Now that the contribution of each atom to the scattering intensity is known, these signal buffers must be reduced into intermediate buffers so that they can be written into the final output values fq, fq2 and fqt in the HDF5 file format. As the parallelism of Sassena has now increased significantly in this implementation, careful attention must be paid to the reduction step as many simultaneous writes to a single location can cause data races. The naive synchronisation approach would be to use mutexes in this case. For CUDA code, it is more common to use the atomicAdd instruction instead of a mutex lock as it’s generally faster. However, even atomic instructions incur performance overhead as they force the serialisation of the instruction stream, which introduces contention.

One possible remedy to this problem is to use partial reduction, where an intermediate buffer is created in memory for each thread block. All threads in the thread block will then reduce into this intermediate buffer and only one thread in the buffer will use an atomicAdd instruction to write the intermediate buffer into the global buffer. This approach significantly reduces resource contention and was used in the new implementation for reducing to the afinal and a2final buffers, which eventually output to fq and fq2.

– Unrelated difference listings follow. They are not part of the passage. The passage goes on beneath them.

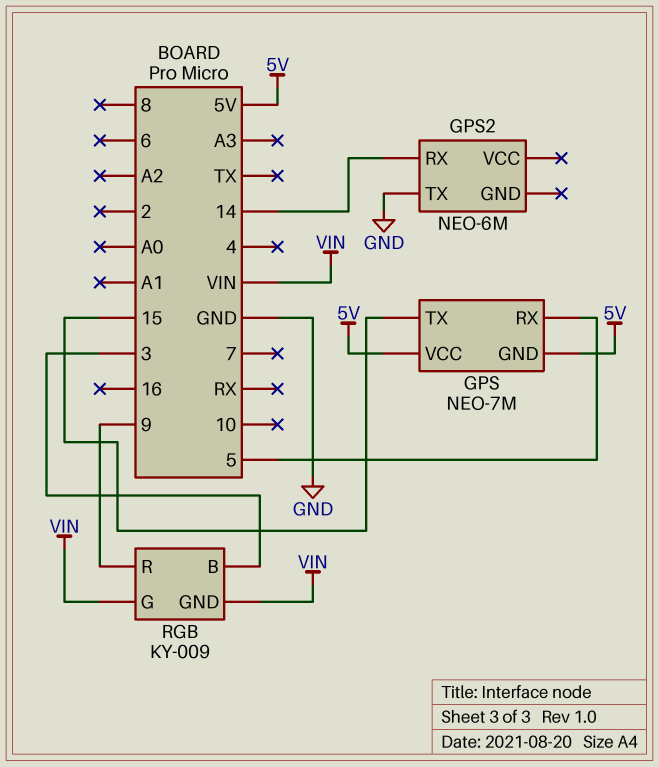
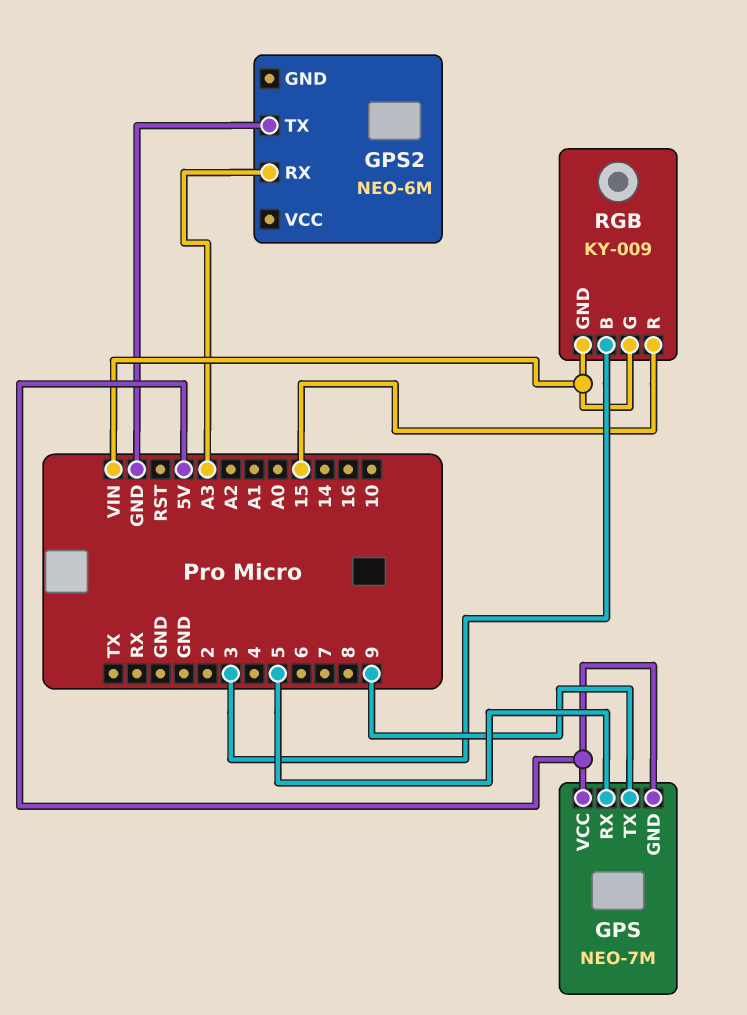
GPS pin TX: 15 -> 9
GPS2 pin RX: 14 -> A3
RGB pin R: 9 -> 15

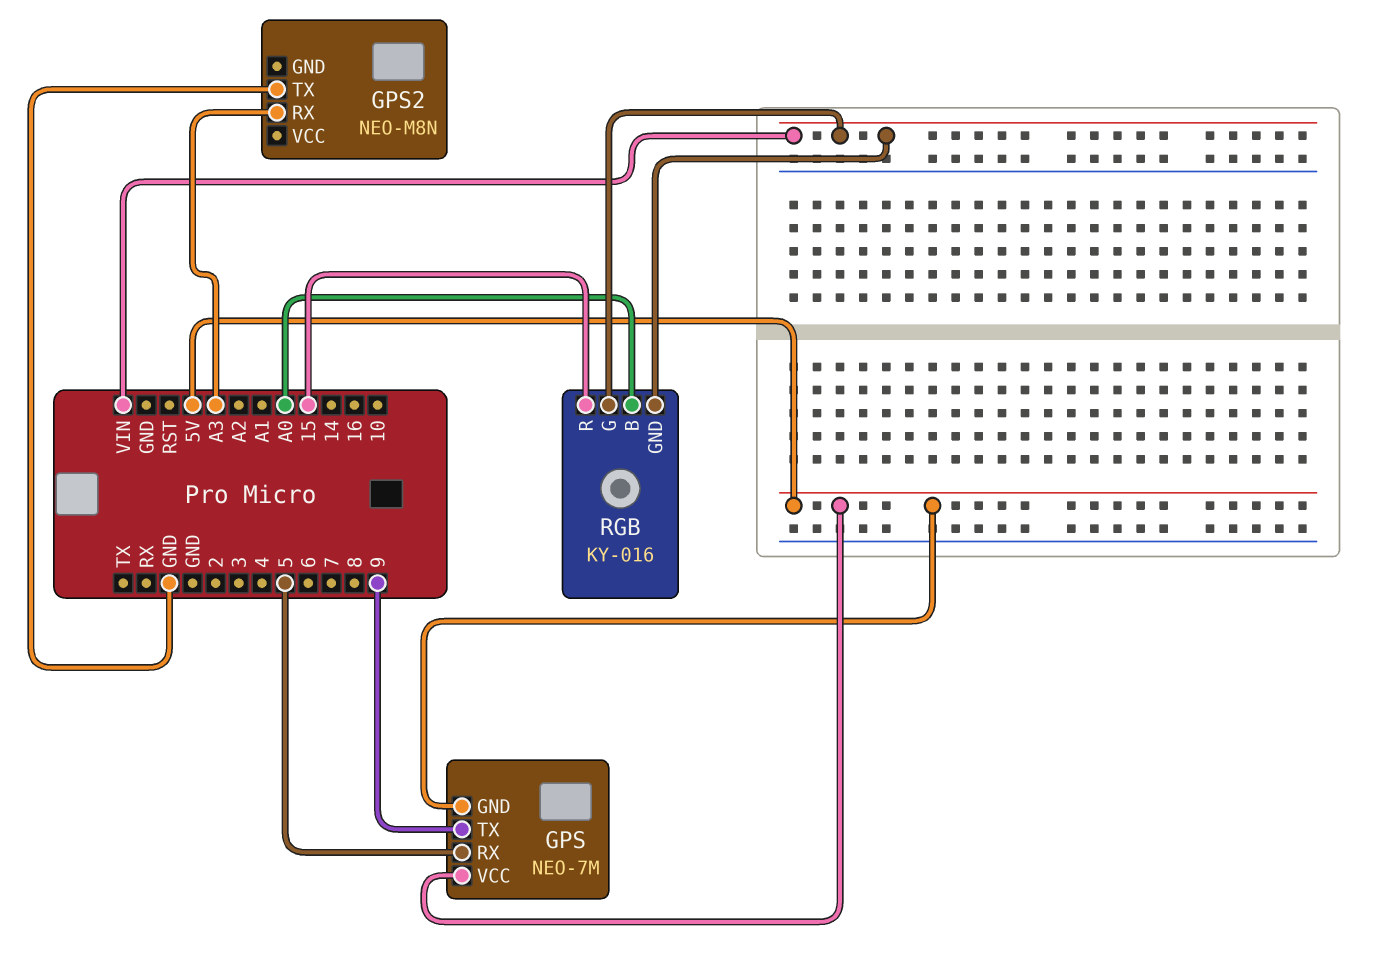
GPS2: NEO-6M -> NEO-M8N
RGB: KY-009 -> KY-016
RGB pin B: 3 -> A0

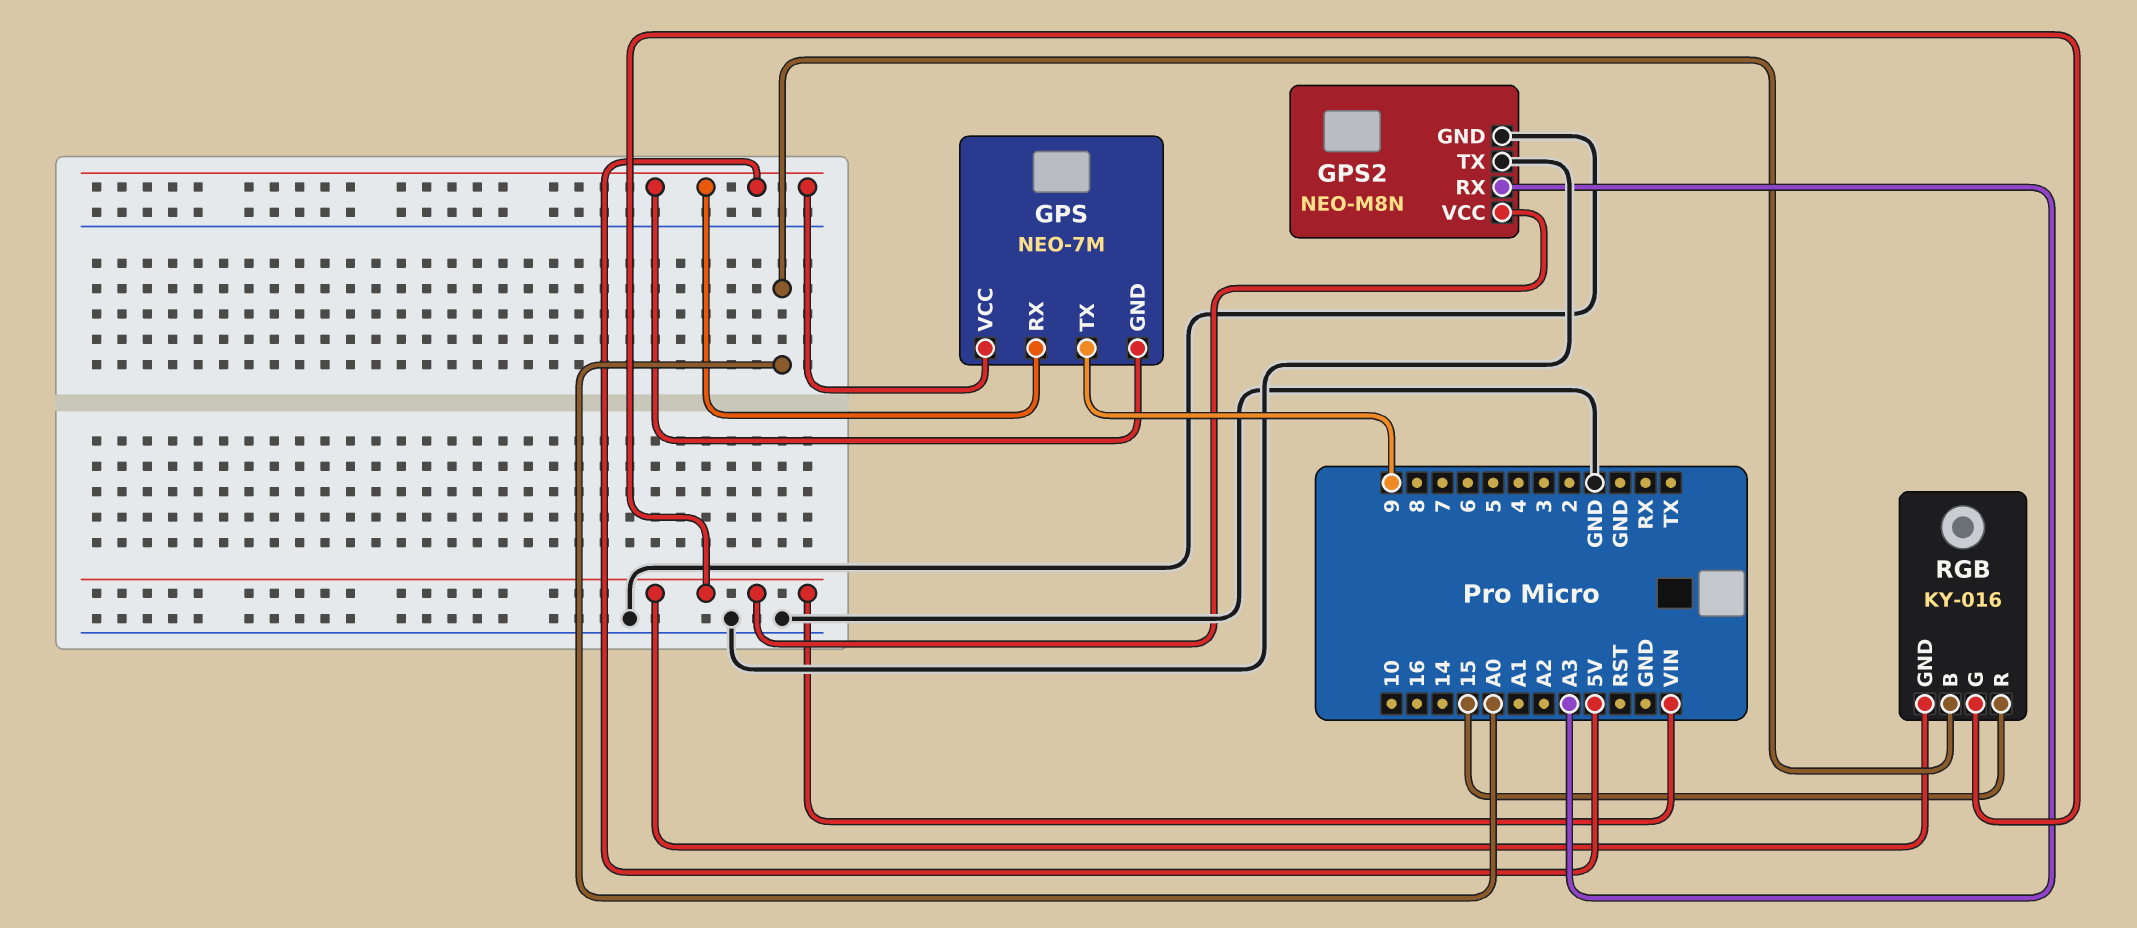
GPS pin RX: 5 -> 5V
GPS2 pin GND: none -> GND
GPS2 pin VCC: none -> VIN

__global__ void sass::cuda::store(complex *afinal, complex *a2final,
complex *at, size_t N, size_t NF)
{
    extern __shared__ complex<double> shared_mem[];
    complex<double> *shared_a = shared_mem;
    complex<double> *shared_a2 = shared_mem + blockDim.x;
    if (threadIdx.x < N) {
        size_t offset = threadIdx.x * 2 * NF;
        complex *data = &(at[offset]); // get subvector
        auto a = complex<double>(0.0, 0.0);
        for (i = 0; i < NF; i++) {
            a += complex<double>(data[i][0], data[i][1]);
        }
        a *= 1.0 / NF;
        shared_a[threadIdx.x] = a;
        shared_a2[threadIdx.x] = a * conj(a);
        auto a2 = a * conj(a);
    } else {
        shared_a[threadIdx.x] = complex<double>(0.0, 0.0);
        shared_a2[threadIdx.x] = complex<double>(0.0, 0.0);
    }
    __syncthreads();
    if (threadIdx.x == 0) {
        complex<double> block_sum_a(0.0, 0.0);
        complex<double> block_sum_a2(0.0, 0.0);
        for (i = 0; i < blockDim.x; i++) {
            block_sum_a += shared_a[i];
            block_sum_a2 += shared_a2[i];
        }
        atomicAdd(&(afinal[0][0]), block_sum_a.real());
        atomicAdd(&(afinal[0][1]), block_sum_a.imag());
        atomicAdd(&(a2final[0][0]), block_sum_a2.real());
        atomicAdd(&(a2final[0][1]), block_sum_a2.imag());
    }
}

In the store kernel, the partial reduction technique to reduce to the intermediate buffers shared_a and shared_a2 was used. These are both created in block-level memory, meaning that accessing it is faster than global memory. We use the __syncthreads() function to wait until all threads in the block have finished. Finally, only the thread where threadIdx.x == 0 reduces the intermediate buffer into the global atfinal and a2final buffers.

Conclusion

A comparison of the new GPU implementation, running on an RTX 3080, when compared to a single-node implementation of the previous, CPU based, implementation with varying numbers (NP) of hardware threads used.
Performance Comparison

Overall the CUDA implementation significantly out performs the existing single-node CPU implementations of the self scattering kernel, as shown in the graph. However, the previous implementation supported MPI, which meant that the tasks could be split across many nodes in a supercomputer cluster. Luckily, the new CUDA implementation is directly “wired” into the existing MPI communication infrastructure, meaning that some nodes in the MPI cluster can use CPUs while others would be GPU nodes, giving us the ability to use both, which is known as a “hybrid” setup in the HPC world.